Created with the support of the Neuberger Museum of Art, american Juju for the Tapestry of Truth, 2015 and five other powerful works will be on view July 12–October 11, 2015 at the Neuberger Museum of Art in Teresa Margolles: We Have a Common Thread, an exhibition of the artist’s new multi-media work, involving the participation of local artist-embroiderers who worked freely on the pieces.
This exhibition continues Margolles’ long exploration of violence. A multimedia artist working in photography, video, sculpture and performance, Margolles has spent the last two decades exploring the socio-political issues related to violent death in Mexico and its impact on the victims’ family, friends, and communities. She’s addressed the anonymity surrounding hundreds of unidentified bodies in Mexico’s central morgue, the unprecedented violent nature of crimes resulting from that country’s drug war, the massive disappearance of women in Ciudad Juarez, and even messages left behind by those who committed suicide.

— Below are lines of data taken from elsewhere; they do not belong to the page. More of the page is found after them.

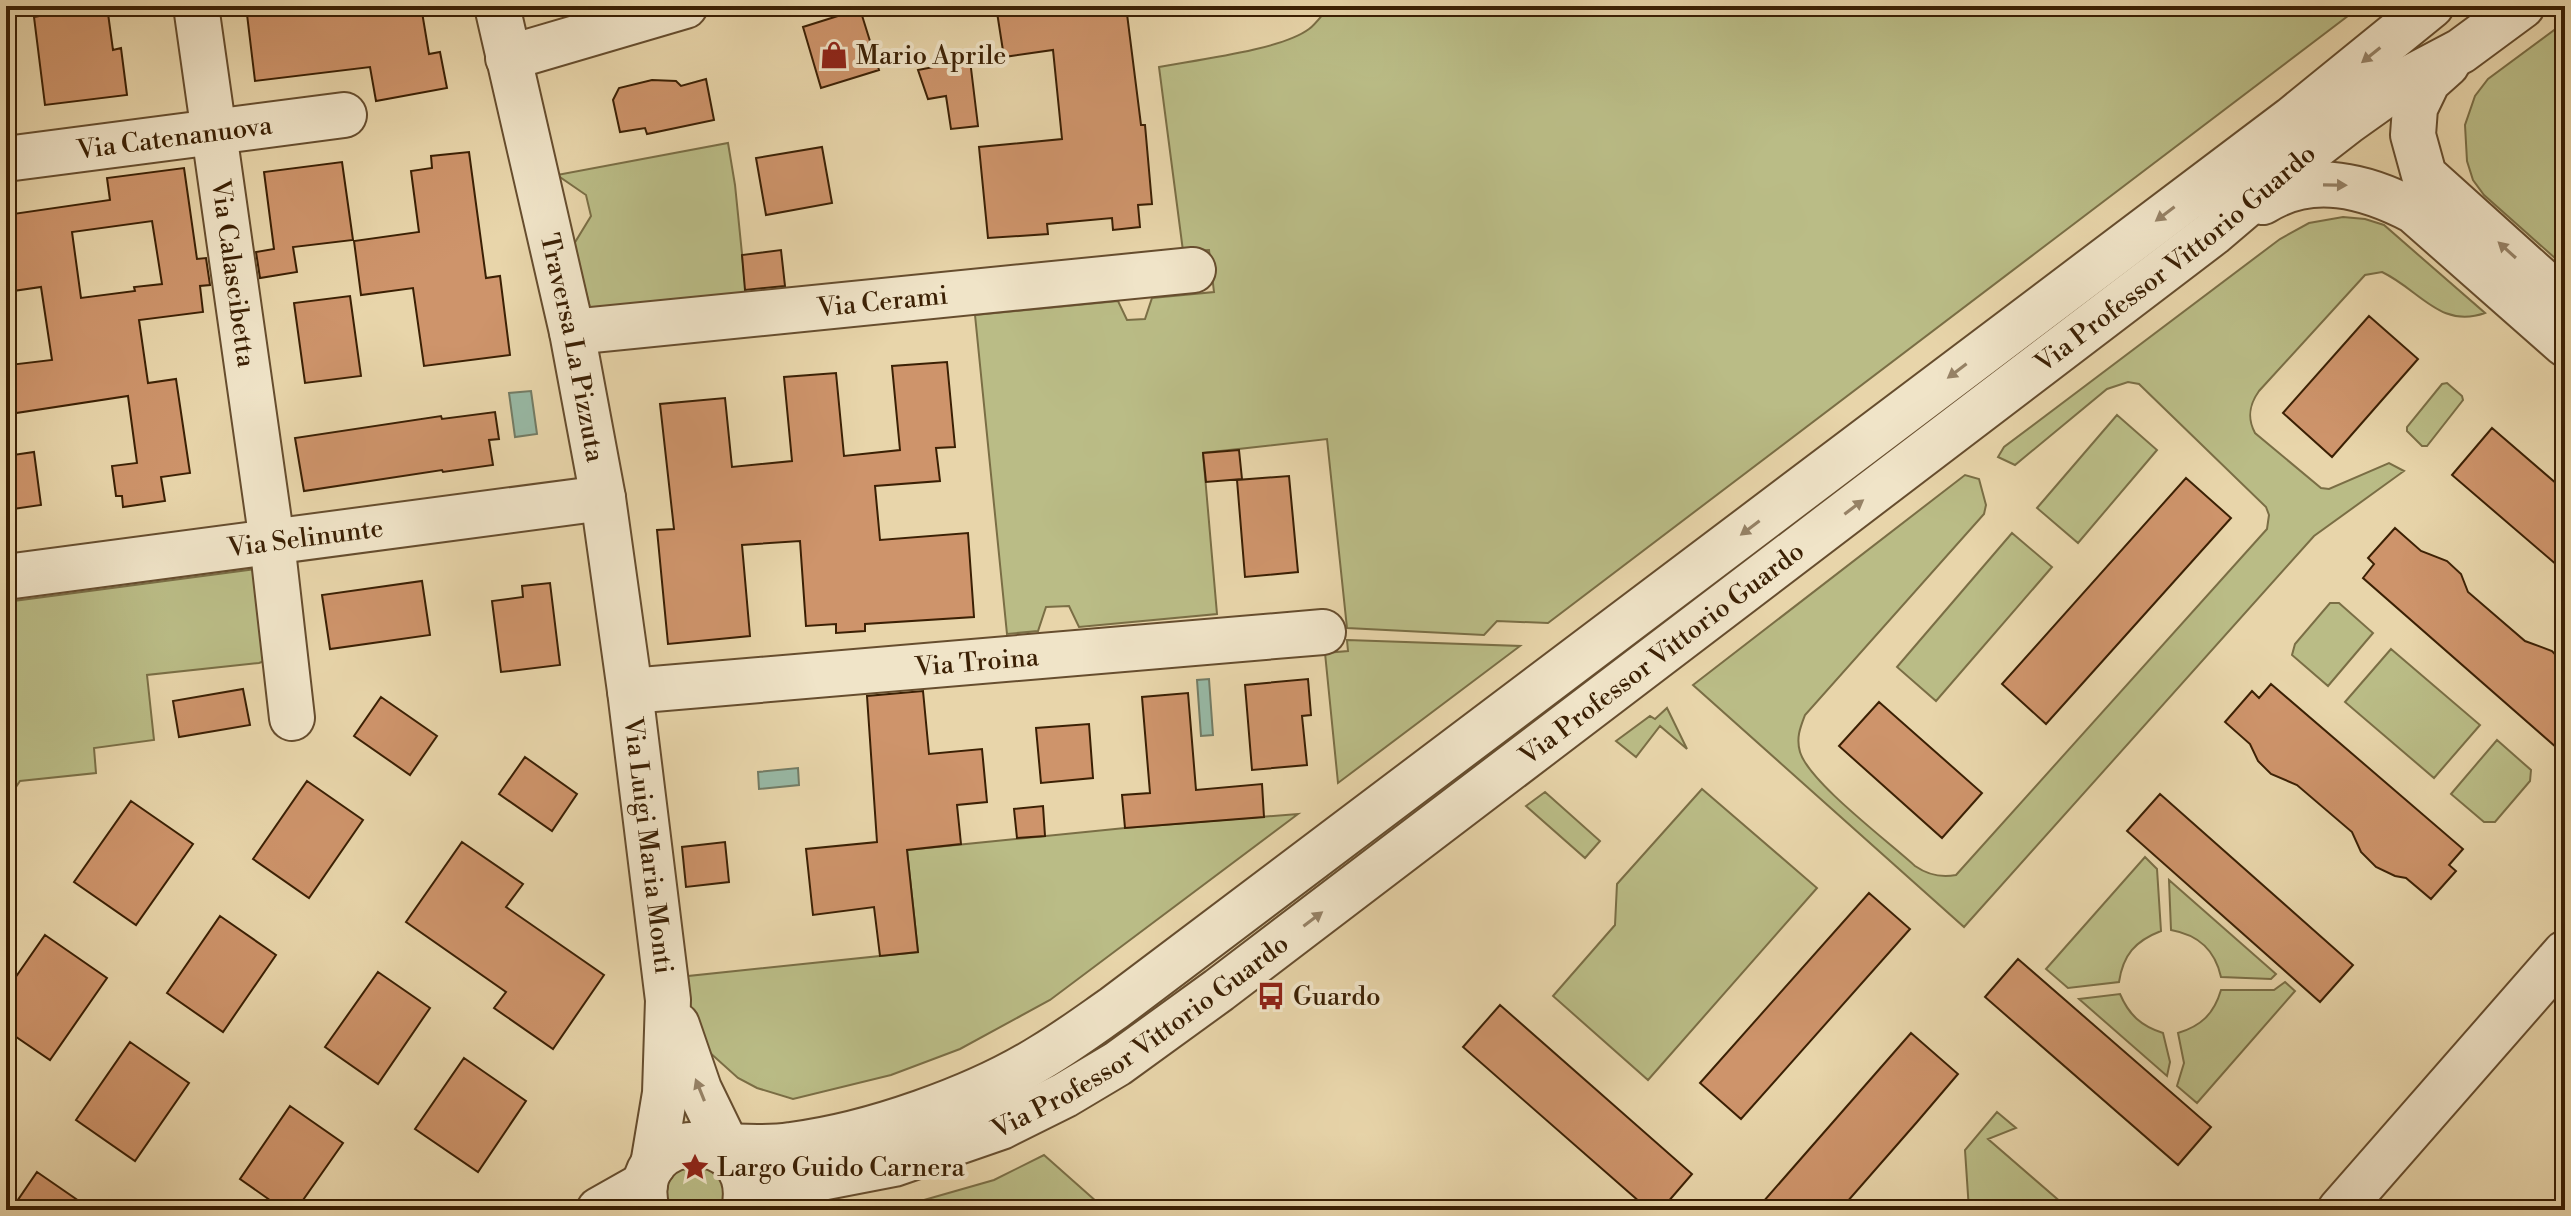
<svg xmlns="http://www.w3.org/2000/svg" width="2571" height="1216" viewBox="0 0 2571 1216" font-family="'Libre Bodoni',serif">
<style>
.green{fill:#babc86;stroke:#7a6e45;stroke-width:2}
.water{fill:#98b9a5;stroke:#737c65;stroke-width:2}
.building{fill:#ce946b;stroke:#3b2004;stroke-width:2;fill-rule:evenodd}
.lines{fill:none;stroke-linecap:round;stroke-linejoin:round}
.minor-casing{stroke:#664d2e;stroke-width:48}
.minor{stroke:#f0e4c8;stroke-width:44}
.oneway{fill:#968266}
.labels{text-anchor:middle;stroke-width:8;stroke-linejoin:round;paint-order:stroke}
.poi-label{font-size:26px;fill:#3b2004;stroke:#f0e4c8;text-anchor:start}
.street-label{font-size:26px;fill:#3b2004;stroke:#f0e4c8}
</style>
<rect width="100%" height="100%" fill="#e8d5aa"/>
<filter id="stains"><feTurbulence type="fractalNoise" baseFrequency=".0025" numOctaves="4"/><feColorMatrix values="0 0 0 0 .2 0 0 0 0 .09 0 0 0 0 .02 0 0 0 .5 -.17"/></filter>
<radialGradient id="worn" r=".72"><stop offset=".6" stop-color="#630" stop-opacity="0"/><stop offset="1" stop-color="#630" stop-opacity=".3"/></radialGradient>
<path class="green" d="M 1330,6 L 2361,6 L 1548,623 L 1497,621 L 1484,635 L 1347,628 L 1327,439 L 1203,453 L 1217,614 L 1079,627 L 1069,606 L 1046,607 L 1038,631 L 1007,634 L 975,315 L 1118,301 L 1127,320 L 1145,319 L 1152,298 L 1214,292 L 1209,250 L 1183,251 L 1159,67 C 1196,60 1281,50 1309,29 C 1317,23 1323,13 1330,6 Z
M 2565,22 L 2565,267 L 2484,195 L 2473,180 L 2467,161 L 2465,125 L 2475,96 L 2488,79 Z
M 728,143 L 735,185 L 746,293 L 590,308 L 574,244 L 591,216 L 586,195 L 557,175 Z
M 2343,217 L 2365,219 L 2384,225 L 2485,313 C 2440,329 2420,290 2382,272 L 2365,275 L 2259,391 C 2249,405 2247,418 2255,433 L 2321,488 L 2329,489 L 2389,463 L 2404,471 L 2314,536 L 1964,927 L 1693,685 L 1965,475 L 1979,479 L 1986,505 L 1984,514 L 1805,715 C 1800,728 1796,738 1800,752 C 1809,782 1889,842 1915,866 C 1928,875 1941,878 1956,875 L 2267,529 L 2269,515 L 2266,507 L 2139,384 L 2128,382 L 2107,389 L 2015,465 L 1998,457 L 2004,447 L 2280,239 L 2309,223 Z
M 2447,383 L 2462,396 L 2463,400 L 2427,446 L 2422,446 L 2407,431 L 2407,427 L 2442,384 Z
M 2117,415 L 2157,450 L 2078,543 L 2037,508 Z
M 2012,533 L 2052,567 L 1936,701 L 1897,667 Z
M 256,569 L 270,659 L 259,663 L 147,675 L 154,740 L 94,748 L 96,773 L 20,781 L 6,802 L 6,602 Z
M 2330,603 L 2339,603 L 2373,633 L 2328,686 L 2292,655 L 2295,644 Z
M 1347,640 L 1520,646 L 1338,783 L 1325,653 L 1348,651 Z
M 2391,649 L 2480,725 L 2434,778 L 2345,702 Z
M 1667,708 L 1687,749 L 1660,726 L 1636,757 L 1616,741 L 1650,716 L 1655,719 Z
M 2497,740 L 2531,770 L 2530,781 L 2495,822 L 2484,822 L 2451,794 Z
M 1702,789 L 1817,888 L 1648,1080 L 1553,996 L 1615,925 L 1617,884 Z
M 1545,792 L 1600,841 L 1585,858 L 1526,806 Z
M 1298,814 L 1050,1000 L 960,1049 L 891,1075 L 793,1099 L 757,1088 L 738,1078 L 688,1033 L 679,977 L 918,952 L 907,850 L 1125,828 Z
M 2145,857 L 2157,869 L 2161,931 C 2135,941 2123,955 2119,982 L 2068,988 L 2046,969 Z
M 2169,880 L 2276,974 L 2271,979 L 2221,977 C 2215,950 2199,935 2171,930 Z
M 2285,982 L 2295,991 L 2197,1103 L 2177,1086 L 2184,1063 L 2178,1033 C 2201,1026 2214,1014 2221,990 L 2274,990 Z
M 2120,994 C 2129,1015 2141,1026 2163,1033 L 2170,1062 L 2167,1076 L 2079,999 Z
M 1997,1112 L 2016,1128 L 1988,1139 L 2070,1210 L 1969,1210 L 1965,1150 Z
M 1044,1155 L 1106,1210 L 889,1210 L 994,1180 Z
M 692,1158 L 722,1176 L 725,1210 L 667,1210 C 665,1178 668,1177 692,1158 Z"/>
<path class="water" d="M 531,391 L 537,434 L 515,437 L 509,393 Z
M 1209,679 L 1213,735 L 1201,736 L 1197,680 Z
M 798,768 L 799,785 L 759,789 L 758,772 Z"/>
<path class="building" d="M 44,6 L 107,6 L 113,50 L 121,48 L 127,95 L 45,105 L 34,17 L 45,15 Z
M 246,6 L 421,6 L 429,54 L 440,52 L 447,88 L 376,101 L 370,67 L 255,81 Z
M 996,6 L 1126,6 L 1141,125 L 1145,125 L 1152,204 L 1138,205 L 1140,227 L 1113,230 L 1112,218 L 1047,224 L 1048,234 L 988,238 L 979,147 L 1062,139 L 1053,50 L 1004,57 Z
M 860,9 L 879,70 L 821,88 L 803,27 Z
M 970,60 L 978,126 L 951,129 L 946,96 L 928,99 L 918,70 Z
M 706,79 L 714,120 L 647,134 L 645,128 L 620,132 L 613,100 L 619,88 L 652,80 L 676,81 L 681,86 Z
M 822,147 L 832,203 L 766,215 L 756,158 Z
M 469,152 L 486,278 L 500,276 L 510,355 L 424,366 L 413,288 L 361,295 L 354,241 L 419,232 L 411,171 L 432,168 L 431,156 Z
M 342,162 L 353,240 L 293,247 L 297,272 L 260,278 L 256,252 L 274,249 L 264,172 Z
M 184,168 L 197,259 L 206,258 L 210,285 L 200,286 L 203,312 L 139,320 L 148,383 L 176,379 L 190,473 L 161,477 L 165,501 L 123,507 L 122,496 L 116,496 L 112,466 L 137,463 L 128,396 L 16,413 L 9,365 L 52,360 L 41,287 L 13,291 L 6,243 L 6,215 L 110,200 L 107,178 ZM 152,221 L 162,284 L 134,287 L 135,291 L 81,298 L 72,232 Z
M 781,250 L 785,286 L 745,290 L 742,255 Z
M 350,296 L 361,376 L 305,383 L 294,303 Z
M 2369,316 L 2418,359 L 2332,457 L 2283,413 Z
M 947,362 L 955,447 L 936,448 L 940,481 L 875,486 L 880,540 L 968,533 L 974,617 L 865,624 L 865,631 L 836,633 L 836,624 L 806,626 L 800,541 L 742,545 L 750,636 L 668,644 L 657,530 L 674,529 L 660,404 L 725,398 L 732,467 L 792,461 L 784,377 L 836,373 L 844,456 L 900,450 L 892,366 Z
M 495,412 L 499,439 L 489,440 L 493,465 L 443,472 L 442,470 L 304,491 L 295,438 L 441,416 L 442,419 Z
M 2492,428 L 2565,491 L 2565,572 L 2452,475 Z
M 1239,450 L 1242,479 L 1206,482 L 1203,453 Z
M 34,452 L 41,505 L 6,510 L 6,456 Z
M 1289,476 L 1298,572 L 1245,577 L 1237,480 Z
M 2186,478 L 2231,518 L 2046,724 L 2002,684 Z
M 2395,528 L 2421,551 L 2447,561 L 2461,574 L 2468,592 L 2525,641 L 2552,651 L 2565,665 L 2565,755 L 2363,578 L 2374,564 L 2368,558 Z
M 422,581 L 430,635 L 330,649 L 322,595 Z
M 550,583 L 560,665 L 501,672 L 492,601 L 523,597 L 522,586 Z
M 1308,679 L 1311,715 L 1302,716 L 1307,765 L 1252,770 L 1245,685 Z
M 2271,684 L 2463,849 L 2449,865 L 2456,871 L 2431,899 L 2406,878 L 2395,876 L 2376,867 L 2361,852 L 2352,832 L 2297,785 L 2271,774 L 2258,761 L 2250,744 L 2225,722 L 2252,691 L 2259,698 Z
M 243,689 L 250,725 L 179,737 L 173,701 Z
M 923,691 L 929,754 L 982,749 L 987,802 L 957,805 L 961,844 L 907,850 L 918,952 L 880,956 L 874,907 L 813,915 L 806,849 L 877,842 L 867,696 Z
M 1188,693 L 1196,790 L 1262,784 L 1264,817 L 1125,828 L 1122,795 L 1150,793 L 1142,697 Z
M 381,697 L 437,736 L 410,775 L 354,736 Z
M 1879,702 L 1982,793 L 1942,838 L 1839,746 Z
M 1089,724 L 1093,778 L 1041,783 L 1036,728 Z
M 525,757 L 577,794 L 552,831 L 499,794 Z
M 307,781 L 363,820 L 309,898 L 253,859 Z
M 2160,794 L 2353,965 L 2320,1002 L 2127,831 Z
M 131,801 L 193,844 L 136,925 L 74,882 Z
M 1043,806 L 1045,836 L 1017,838 L 1014,809 Z
M 462,842 L 523,884 L 506,907 L 604,975 L 553,1049 L 494,1008 L 506,992 L 406,922 Z
M 725,842 L 729,882 L 686,887 L 682,847 Z
M 1869,893 L 1910,929 L 1741,1119 L 1700,1083 Z
M 220,916 L 276,955 L 223,1032 L 167,993 Z
M 45,935 L 107,978 L 50,1060 L 6,1030 L 6,991 Z
M 2018,959 L 2211,1127 L 2178,1165 L 1985,997 Z
M 378,972 L 430,1008 L 378,1084 L 325,1047 Z
M 1500,1005 L 1692,1174 L 1661,1210 L 1649,1210 L 1463,1047 Z
M 1911,1033 L 1958,1074 L 1917,1122 L 1840,1210 L 1756,1210 Z
M 130,1042 L 189,1083 L 135,1161 L 76,1120 Z
M 464,1058 L 526,1101 L 478,1172 L 415,1129 Z
M 290,1106 L 343,1143 L 296,1210 L 284,1210 L 240,1179 Z
M 37,1172 L 92,1210 L 11,1210 Z"/>
<g class="lines">
<defs>
<g id="minor">
<path id="s1" d="M 196,6 L 272,542 L 292,718"/>
<path id="s2" d="M 497,6 L 572,332 L 603,498 L 630,691 L 668,1000 L 665,1093 L 653,1165"/>
<path d="M 508,58 L 685,6"/>
<path d="M 2447,64 L 2428,81 L 2415,108 L 2413,135 L 2424,175 L 2565,302"/>
<path id="s3" d="M 6,159 L 344,115"/>
<path d="M 2263,202 C 2312,171 2366,186 2414,211 L 2565,344"/>
<path id="s4" d="M 572,332 L 1193,270"/>
<path id="s5" d="M 6,577 L 603,498"/>
<path id="s6" d="M 630,691 L 1323,632"/>
<path d="M 677,1025 L 699,1089 L 734,1161"/>
<path d="M 712,1146 C 738,1146 766,1149 791,1145 C 870,1135 976,1098 1043,1056 C 1068,1041 1091,1024 1114,1008 L 2292,119 L 2431,6"/>
<path d="M 599,1210 L 645,1184"/>
<path d="M 647,1210 C 624,1125 763,1121 744,1210"/>
<path id="s7" d="M 755,1210 L 774,1197 L 806,1181 L 894,1164 L 1001,1127 L 1065,1095 L 1117,1064 L 1219,990 L 2213,233 L 2307,153 L 2347,122 L 2406,80 L 2461,51 L 2522,6"/>
<path d="M 2340,1210 L 2565,953"/>
</g>
</defs>
<use href="#minor" class="minor-casing"/>
<use href="#minor" class="minor"/>
</g>
<defs><path id="oneway-solid" d="M-6-.8H1V-3.2L6.5 0L1 3.2V.8H-6Z" transform="scale(2)"/></defs>
<g class="oneway">
<use href="#oneway-solid" transform="translate(2371 55) rotate(141)"/>
<use href="#oneway-solid" transform="translate(2335 185) rotate(1)"/>
<use href="#oneway-solid" transform="translate(2165 214) rotate(143)"/>
<use href="#oneway-solid" transform="translate(2507 250) rotate(-138)"/>
<use href="#oneway-solid" transform="translate(1957 371) rotate(143)"/>
<use href="#oneway-solid" transform="translate(1854 507) rotate(-37)"/>
<use href="#oneway-solid" transform="translate(1750 528) rotate(143)"/>
<use href="#oneway-solid" transform="translate(1313 919) rotate(-37)"/>
<use href="#oneway-solid" transform="translate(700 1090) rotate(-112)"/>
</g>
<defs>
<symbol id="shop-bare" viewBox="-9 -9 18 18"><path d="M-5-2.5h2.3a2.7 3.5 0 0 1 5.4 0H5L5.5 6h-11ZM-1.5-2.5h3a1.5 2.3 0 0 0-3 0Z" fill="#8f2418" stroke="#f0e4c8" stroke-width="2.5" paint-order="stroke"/></symbol>
<symbol id="bus-bare" viewBox="-9 -9 18 18"><path d="M-5-6H5V4H4V6H2V4H-2V6H-4V4H-5ZM-3.5-4V0h7V-4ZM-3.5 1.2v1.5H-2V1.2ZM2 1.2v1.5H3.5V1.2Z" fill="#8f2418" stroke="#f0e4c8" stroke-width="2.5" paint-order="stroke"/></symbol>
<symbol id="sight-bare" viewBox="-9 -9 18 18"><path d="M0-6L1.8-2.2L6-1.7L2.9 1.2L3.7 5.4L0 3.3L-3.7 5.4L-2.9 1.2L-6-1.7L-1.8-2.2Z" fill="#8f2418" stroke="#f0e4c8" stroke-width="2.5" paint-order="stroke"/></symbol>
</defs>
<g fill-rule="evenodd">
<use href="#shop-bare" x="814" y="35" width="40" height="40"/>
<use href="#bus-bare" x="1251" y="976" width="40" height="40"/>
<use href="#sight-bare" x="675" y="1147" width="40" height="40"/>
</g>
<g class="labels">
<g class="poi-label">
<text x="856" y="64">Mario Aprile</text>
<text x="1293" y="1005">Guardo</text>
<text x="717" y="1176">Largo Guido Carnera</text>
</g>
<g class="street-label">
<text dy="9" stroke="none"><textPath href="#s3" startOffset="170">Via Catenanuova</textPath></text>
<text dy="9" stroke="none"><textPath href="#s7" startOffset="1724">Via Professor Vittorio Guardo</textPath></text>
<text dy="9" stroke="none"><textPath href="#s1" startOffset="270">Via Calascibetta</textPath></text>
<text dy="9" stroke="none"><textPath href="#s4" startOffset="312">Via Cerami</textPath></text>
<text dy="9" stroke="none"><textPath href="#s2" startOffset="350">Traversa La Pizzuta</textPath></text>
<text dy="9" stroke="none"><textPath href="#s5" startOffset="302">Via Selinunte</textPath></text>
<text dy="9" stroke="none"><textPath href="#s7" startOffset="1076">Via Professor Vittorio Guardo</textPath></text>
<text dy="9" stroke="none"><textPath href="#s6" startOffset="348">Via Troina</textPath></text>
<text dy="9" stroke="none"><textPath href="#s2" startOffset="854">Via Luigi Maria Monti</textPath></text>
<text dy="9" stroke="none"><textPath href="#s7" startOffset="428">Via Professor Vittorio Guardo</textPath></text>
</g>
</g>
<rect width="2571" height="1216" fill="none" stroke="#e8d5aa" stroke-width="32"/>
<rect x="8" y="8" width="2555" height="1200" fill="none" stroke="#3b2004" stroke-width="4"/>
<rect x="16" y="16" width="2539" height="1184" fill="none" stroke="#3b2004" stroke-width="2"/>
<rect width="100%" height="100%" filter="url(#stains)"/>
<rect width="100%" height="100%" fill="url(#worn)"/>
</svg>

“Margolles provides focus and brings viewers in close proximity to death to broaden their understanding and stimulate their thinking,” Giasson explained.
In Teresa Margolles: We Have a Common Thread, all of the works are the result of the artist’s collaboration with native embroiderers from Panamá, Nicaragua, Guatemala, Brazil, Mexico and the United States, all of whom share her concerns about violence, particularly against women. After explaining her vision for the project, Margolles provided each group with a fabric that had been marked through contact with the bodies of those who had suffered a violent death. She urged the embroiderers to create patterns on the discolored textile as a way of triggering conversation about the violence and social problems plaguing their respective communities. These conversations are video-recorded and included in the exhibition.
Born in Culiacán, Mexico in 1963, Teresa Margolles is one of Mexico’s leading artists. She was a founder of SEMEFO, the acronym for Servicio Médico Forense (Forensic Medical Service), which commented on social violence through provocative art performances from 1990 to 1999. Margolles holds a degree in forensic medicine. Throughout the 1990s, she worked in a morgue, where ideas that expressed her views about violence, death, and social unrest took shape. Many of the corpses were victims of drug abuse or violence, and many were unclaimed. “The idea was to bear witness and trigger the imagination to help tell the stories that accompanied the works she created,” says Giasson.
Teresa Margolles: We Have a Common Thread is organized by the Neuberger Museum of Art, Purchase College, SUNY, and curated by Patrice Giasson, Alex Gordon Associate Curator of the Art of the Americas. Generous support for the exhibition has been provided by the Alex Gordon Estate. Additional support comes from the Friends of the Neuberger Museum of Art and by the Purchase College Foundation.